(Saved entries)

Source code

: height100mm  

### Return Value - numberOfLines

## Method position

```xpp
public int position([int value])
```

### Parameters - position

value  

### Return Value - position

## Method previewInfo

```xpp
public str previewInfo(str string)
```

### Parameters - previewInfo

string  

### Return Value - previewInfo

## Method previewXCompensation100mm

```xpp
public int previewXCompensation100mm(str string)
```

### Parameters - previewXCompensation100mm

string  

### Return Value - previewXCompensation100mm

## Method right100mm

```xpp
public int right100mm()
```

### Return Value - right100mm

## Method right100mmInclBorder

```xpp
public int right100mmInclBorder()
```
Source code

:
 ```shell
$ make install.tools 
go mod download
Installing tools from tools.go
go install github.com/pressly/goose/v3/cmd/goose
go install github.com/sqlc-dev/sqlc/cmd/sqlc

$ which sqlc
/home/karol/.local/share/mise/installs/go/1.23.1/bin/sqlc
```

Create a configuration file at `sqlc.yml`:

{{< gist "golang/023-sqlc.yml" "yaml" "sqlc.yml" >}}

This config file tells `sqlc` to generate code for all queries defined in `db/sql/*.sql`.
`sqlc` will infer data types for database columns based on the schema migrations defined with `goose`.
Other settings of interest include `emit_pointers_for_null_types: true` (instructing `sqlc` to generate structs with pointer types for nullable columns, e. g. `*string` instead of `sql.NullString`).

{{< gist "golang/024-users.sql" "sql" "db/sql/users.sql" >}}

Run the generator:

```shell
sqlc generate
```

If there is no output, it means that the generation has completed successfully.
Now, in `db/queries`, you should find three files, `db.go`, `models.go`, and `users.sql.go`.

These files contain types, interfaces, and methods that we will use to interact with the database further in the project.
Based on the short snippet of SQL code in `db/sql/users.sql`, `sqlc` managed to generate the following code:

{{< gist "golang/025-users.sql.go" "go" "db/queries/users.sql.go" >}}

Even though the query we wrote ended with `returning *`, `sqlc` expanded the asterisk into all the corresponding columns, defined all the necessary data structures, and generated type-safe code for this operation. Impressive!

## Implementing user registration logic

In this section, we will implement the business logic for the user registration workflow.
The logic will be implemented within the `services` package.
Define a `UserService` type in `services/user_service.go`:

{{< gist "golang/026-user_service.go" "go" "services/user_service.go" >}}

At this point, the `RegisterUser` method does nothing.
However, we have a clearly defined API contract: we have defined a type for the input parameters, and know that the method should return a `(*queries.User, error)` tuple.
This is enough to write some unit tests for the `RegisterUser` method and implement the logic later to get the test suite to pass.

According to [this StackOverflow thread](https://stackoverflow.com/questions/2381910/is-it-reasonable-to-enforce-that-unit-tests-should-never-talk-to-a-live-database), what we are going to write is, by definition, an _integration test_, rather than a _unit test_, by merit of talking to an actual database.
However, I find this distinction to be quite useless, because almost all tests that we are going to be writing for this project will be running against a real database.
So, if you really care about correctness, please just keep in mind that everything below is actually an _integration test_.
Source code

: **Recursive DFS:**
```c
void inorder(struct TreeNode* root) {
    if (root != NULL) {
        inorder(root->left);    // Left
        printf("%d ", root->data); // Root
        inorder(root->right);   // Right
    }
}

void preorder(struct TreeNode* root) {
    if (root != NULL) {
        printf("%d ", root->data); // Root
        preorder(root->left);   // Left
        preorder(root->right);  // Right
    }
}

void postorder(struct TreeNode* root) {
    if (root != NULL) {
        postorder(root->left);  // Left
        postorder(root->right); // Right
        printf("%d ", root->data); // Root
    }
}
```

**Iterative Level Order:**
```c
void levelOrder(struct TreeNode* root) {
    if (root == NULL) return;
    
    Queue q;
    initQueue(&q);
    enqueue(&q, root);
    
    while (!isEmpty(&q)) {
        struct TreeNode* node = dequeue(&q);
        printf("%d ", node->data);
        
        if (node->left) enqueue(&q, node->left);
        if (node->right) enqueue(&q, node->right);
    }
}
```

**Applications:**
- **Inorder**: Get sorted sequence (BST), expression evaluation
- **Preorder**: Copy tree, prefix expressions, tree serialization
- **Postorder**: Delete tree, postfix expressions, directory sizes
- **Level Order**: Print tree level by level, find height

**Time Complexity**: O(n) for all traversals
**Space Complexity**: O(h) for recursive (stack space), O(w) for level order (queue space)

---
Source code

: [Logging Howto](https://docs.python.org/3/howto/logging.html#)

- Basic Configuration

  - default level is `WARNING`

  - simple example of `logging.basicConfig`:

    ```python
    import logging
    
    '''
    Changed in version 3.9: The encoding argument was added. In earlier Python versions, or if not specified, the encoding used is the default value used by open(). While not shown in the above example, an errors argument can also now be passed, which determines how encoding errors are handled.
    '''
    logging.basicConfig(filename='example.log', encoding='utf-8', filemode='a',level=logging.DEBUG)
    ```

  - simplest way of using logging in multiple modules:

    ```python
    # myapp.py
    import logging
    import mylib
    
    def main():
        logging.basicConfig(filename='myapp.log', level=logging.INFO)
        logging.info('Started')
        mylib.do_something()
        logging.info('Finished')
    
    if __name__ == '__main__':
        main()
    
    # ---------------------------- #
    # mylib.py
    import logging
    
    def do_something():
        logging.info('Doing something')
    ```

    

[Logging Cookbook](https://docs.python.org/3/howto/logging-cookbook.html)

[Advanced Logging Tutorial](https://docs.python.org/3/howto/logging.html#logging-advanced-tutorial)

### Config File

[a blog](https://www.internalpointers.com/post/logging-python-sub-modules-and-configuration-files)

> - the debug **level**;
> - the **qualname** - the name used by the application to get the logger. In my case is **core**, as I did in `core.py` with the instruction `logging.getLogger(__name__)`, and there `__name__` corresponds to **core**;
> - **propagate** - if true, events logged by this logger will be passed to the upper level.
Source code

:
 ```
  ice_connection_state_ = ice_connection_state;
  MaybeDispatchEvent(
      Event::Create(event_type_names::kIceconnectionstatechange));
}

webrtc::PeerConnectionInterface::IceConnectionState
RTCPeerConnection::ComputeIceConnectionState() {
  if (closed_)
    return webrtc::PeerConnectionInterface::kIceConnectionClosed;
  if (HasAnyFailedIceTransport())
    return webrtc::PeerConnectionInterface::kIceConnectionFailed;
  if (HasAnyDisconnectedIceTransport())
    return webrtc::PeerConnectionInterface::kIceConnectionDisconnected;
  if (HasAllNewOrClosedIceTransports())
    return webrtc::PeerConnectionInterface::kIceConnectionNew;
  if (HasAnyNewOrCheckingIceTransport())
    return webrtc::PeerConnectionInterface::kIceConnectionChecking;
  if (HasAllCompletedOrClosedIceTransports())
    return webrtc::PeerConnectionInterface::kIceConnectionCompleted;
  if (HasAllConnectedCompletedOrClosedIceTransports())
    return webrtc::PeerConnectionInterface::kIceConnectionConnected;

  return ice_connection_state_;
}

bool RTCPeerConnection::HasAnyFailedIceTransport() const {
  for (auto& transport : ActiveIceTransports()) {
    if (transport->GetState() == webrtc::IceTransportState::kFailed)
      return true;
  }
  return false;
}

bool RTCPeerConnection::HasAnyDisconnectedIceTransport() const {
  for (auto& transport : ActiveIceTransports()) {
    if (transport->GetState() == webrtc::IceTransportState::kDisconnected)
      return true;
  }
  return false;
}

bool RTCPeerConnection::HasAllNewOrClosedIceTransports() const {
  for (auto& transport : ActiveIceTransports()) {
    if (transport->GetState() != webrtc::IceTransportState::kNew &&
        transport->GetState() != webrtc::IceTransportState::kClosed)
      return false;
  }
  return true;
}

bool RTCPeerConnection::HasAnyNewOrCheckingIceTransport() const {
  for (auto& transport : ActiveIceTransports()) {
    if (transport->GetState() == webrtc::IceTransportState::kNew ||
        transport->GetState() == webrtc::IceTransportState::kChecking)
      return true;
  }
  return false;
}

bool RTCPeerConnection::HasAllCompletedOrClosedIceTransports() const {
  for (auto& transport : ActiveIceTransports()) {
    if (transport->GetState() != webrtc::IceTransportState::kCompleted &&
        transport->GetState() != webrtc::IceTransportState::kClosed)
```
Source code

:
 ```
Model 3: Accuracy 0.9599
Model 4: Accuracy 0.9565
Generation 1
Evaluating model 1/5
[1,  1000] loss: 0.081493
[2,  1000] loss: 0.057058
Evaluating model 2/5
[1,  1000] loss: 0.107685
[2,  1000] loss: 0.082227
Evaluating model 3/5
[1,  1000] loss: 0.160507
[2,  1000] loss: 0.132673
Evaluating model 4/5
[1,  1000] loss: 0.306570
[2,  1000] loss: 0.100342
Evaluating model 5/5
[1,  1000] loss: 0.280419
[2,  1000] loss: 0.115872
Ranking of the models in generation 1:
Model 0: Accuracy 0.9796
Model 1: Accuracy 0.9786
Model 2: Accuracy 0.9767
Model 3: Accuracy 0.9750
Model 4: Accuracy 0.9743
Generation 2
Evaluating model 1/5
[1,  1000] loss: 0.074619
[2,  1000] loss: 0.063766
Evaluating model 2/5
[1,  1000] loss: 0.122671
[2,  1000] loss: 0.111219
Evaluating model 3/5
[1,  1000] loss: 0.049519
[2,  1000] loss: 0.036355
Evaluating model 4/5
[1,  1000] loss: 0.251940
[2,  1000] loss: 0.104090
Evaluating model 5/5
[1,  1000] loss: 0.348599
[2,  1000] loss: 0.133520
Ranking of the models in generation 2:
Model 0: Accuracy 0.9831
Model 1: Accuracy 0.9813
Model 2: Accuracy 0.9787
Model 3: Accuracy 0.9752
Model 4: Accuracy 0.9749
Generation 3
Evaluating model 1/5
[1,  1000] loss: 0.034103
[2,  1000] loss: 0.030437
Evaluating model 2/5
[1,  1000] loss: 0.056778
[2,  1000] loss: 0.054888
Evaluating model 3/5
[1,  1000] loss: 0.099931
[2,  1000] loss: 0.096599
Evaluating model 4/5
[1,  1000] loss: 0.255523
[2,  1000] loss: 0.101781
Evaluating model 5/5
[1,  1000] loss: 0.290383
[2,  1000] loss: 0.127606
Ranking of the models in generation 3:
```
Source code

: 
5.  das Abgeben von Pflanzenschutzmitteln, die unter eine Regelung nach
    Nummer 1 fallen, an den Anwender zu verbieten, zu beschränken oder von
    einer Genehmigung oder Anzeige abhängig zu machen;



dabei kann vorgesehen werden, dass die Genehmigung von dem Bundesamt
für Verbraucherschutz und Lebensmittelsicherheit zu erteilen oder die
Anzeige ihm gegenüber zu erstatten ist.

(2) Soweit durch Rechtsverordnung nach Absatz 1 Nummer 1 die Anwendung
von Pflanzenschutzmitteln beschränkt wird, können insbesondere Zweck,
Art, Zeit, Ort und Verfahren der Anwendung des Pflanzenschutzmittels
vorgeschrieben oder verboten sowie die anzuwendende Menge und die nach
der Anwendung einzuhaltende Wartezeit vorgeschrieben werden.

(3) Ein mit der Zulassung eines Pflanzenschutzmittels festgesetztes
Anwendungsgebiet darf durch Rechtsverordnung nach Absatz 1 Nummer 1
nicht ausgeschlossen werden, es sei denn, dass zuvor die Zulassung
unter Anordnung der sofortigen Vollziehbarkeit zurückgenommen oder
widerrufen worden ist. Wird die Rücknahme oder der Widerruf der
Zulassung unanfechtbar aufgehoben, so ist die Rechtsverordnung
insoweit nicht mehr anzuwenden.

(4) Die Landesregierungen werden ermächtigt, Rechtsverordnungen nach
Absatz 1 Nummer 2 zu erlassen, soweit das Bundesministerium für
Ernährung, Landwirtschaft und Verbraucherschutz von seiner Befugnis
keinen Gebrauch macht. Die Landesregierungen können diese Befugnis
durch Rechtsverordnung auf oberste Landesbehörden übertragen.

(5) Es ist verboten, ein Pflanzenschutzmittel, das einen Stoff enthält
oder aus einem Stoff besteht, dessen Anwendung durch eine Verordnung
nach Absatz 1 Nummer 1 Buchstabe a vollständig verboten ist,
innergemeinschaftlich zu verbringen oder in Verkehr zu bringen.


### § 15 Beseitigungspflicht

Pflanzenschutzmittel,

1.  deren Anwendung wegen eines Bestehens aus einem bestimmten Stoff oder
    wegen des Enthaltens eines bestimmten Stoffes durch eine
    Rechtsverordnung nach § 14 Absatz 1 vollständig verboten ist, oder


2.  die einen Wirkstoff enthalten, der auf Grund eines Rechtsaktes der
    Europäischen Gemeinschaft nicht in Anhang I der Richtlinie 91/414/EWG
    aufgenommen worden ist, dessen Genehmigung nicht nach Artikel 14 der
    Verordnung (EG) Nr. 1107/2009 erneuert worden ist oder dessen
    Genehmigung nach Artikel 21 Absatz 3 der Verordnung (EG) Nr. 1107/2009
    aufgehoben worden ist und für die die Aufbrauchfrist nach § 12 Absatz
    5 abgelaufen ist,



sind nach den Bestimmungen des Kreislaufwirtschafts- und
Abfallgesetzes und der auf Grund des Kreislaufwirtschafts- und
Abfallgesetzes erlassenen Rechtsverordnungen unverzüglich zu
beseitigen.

§ **Task goal**:
With the line containing "This config file" as the last one, please set down exactly the lines of the records above from their very first line, and nothing more.

§ **Expected answer**:
Source code

: height100mm  

### Return Value - numberOfLines

## Method position

```xpp
public int position([int value])
```

### Parameters - position

value  

### Return Value - position

## Method previewInfo

```xpp
public str previewInfo(str string)
```

### Parameters - previewInfo

string  

### Return Value - previewInfo

## Method previewXCompensation100mm

```xpp
public int previewXCompensation100mm(str string)
```

### Parameters - previewXCompensation100mm

string  

### Return Value - previewXCompensation100mm

## Method right100mm

```xpp
public int right100mm()
```

### Return Value - right100mm

## Method right100mmInclBorder

```xpp
public int right100mmInclBorder()
```
Source code

:
 ```shell
$ make install.tools 
go mod download
Installing tools from tools.go
go install github.com/pressly/goose/v3/cmd/goose
go install github.com/sqlc-dev/sqlc/cmd/sqlc

$ which sqlc
/home/karol/.local/share/mise/installs/go/1.23.1/bin/sqlc
```

Create a configuration file at `sqlc.yml`:

{{< gist "golang/023-sqlc.yml" "yaml" "sqlc.yml" >}}

This config file tells `sqlc` to generate code for all queries defined in `db/sql/*.sql`.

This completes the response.